Turkey-Israel trade was worth $7 billion last year, according to official data. Israel was among the top 20 destinations for Turkish exports, buying goods and services worth $5.4 billion. According to Reuters, top Turkish exports to Israel are steel, vehicles, plastics, electrical devices and machinery.

Read more here.

Monday: Earnings from Palantir Technologies, Tyson Foods and Marriott Worldwide Vacations. New York Fed President John Williams delivers remarks.

Tuesday: Earnings from Disney, BP, UBS, Duke Energy, McKesson, Suncor Energy, Celsius, Reddit, Lyft, Dutch Bros, Squarespace and TripAdvisor. Minneapolis Fed President Neel Kashkari delivers remarks.

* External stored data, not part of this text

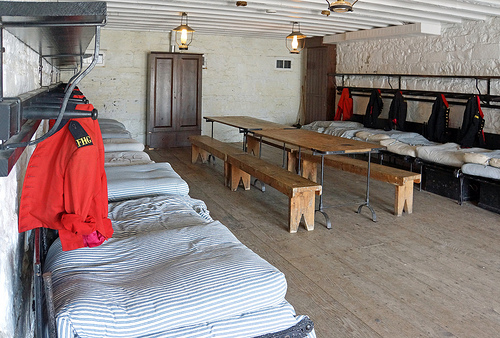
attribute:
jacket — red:
[32, 111, 117, 238]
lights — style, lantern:
[167, 10, 307, 55]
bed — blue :
[108, 157, 195, 204]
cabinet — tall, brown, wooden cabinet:
[144, 53, 202, 151]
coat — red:
[325, 80, 361, 132]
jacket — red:
[15, 102, 112, 251]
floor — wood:
[232, 199, 499, 329]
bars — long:
[329, 70, 499, 79]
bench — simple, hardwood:
[224, 150, 324, 235]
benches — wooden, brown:
[188, 129, 420, 232]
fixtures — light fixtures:
[169, 10, 311, 61]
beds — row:
[111, 130, 260, 329]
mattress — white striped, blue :
[47, 198, 267, 335]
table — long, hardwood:
[183, 111, 383, 233]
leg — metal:
[308, 147, 335, 234]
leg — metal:
[353, 145, 380, 224]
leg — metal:
[241, 127, 271, 193]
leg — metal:
[205, 115, 218, 162]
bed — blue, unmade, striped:
[44, 207, 301, 335]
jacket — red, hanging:
[335, 88, 354, 116]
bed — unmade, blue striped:
[453, 136, 496, 168]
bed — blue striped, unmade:
[384, 127, 431, 157]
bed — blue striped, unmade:
[422, 133, 474, 165]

Wednesday: Earnings from Toyota, Uber, Anheuser-Busch InBev, Airbnb, Shopify, Fox Corporation, News Corporation, Duolingo, Icahn Enterprises, New York Times Company, Sunoco, Valvoline, The Cheesecake Factory, Compass, AMC Entertainment and Beyond Meat. China’s customs agency reports on the country’s trade surplus in April. Fed Governor Lisa Cook delivers remarks.

Thursday: Earnings from Honda, Warner Bros Discovery, Warner Music Group, Hyatt Hotels, Tapestry, Dillard’s, H&R Block, Planet Fitness, Hilton Grand Vacations, Sweetgreen, Krispy Kreme, Six Flags and Papa John’s. The Bank of England announces its latest interest rate decision. The US Labor Department reports the number of new applications for unemployment benefits in the week ended May 4.

Friday: The United Kingdom’s Office for National Statistics releases first-quarter figures on gross domestic product. The University of Michigan releases its preliminary reading of consumer sentiment in May. Chicago Fed President Austan Goolsbee delivers remarks. China’s National Bureau of Statistics releases May inflation data.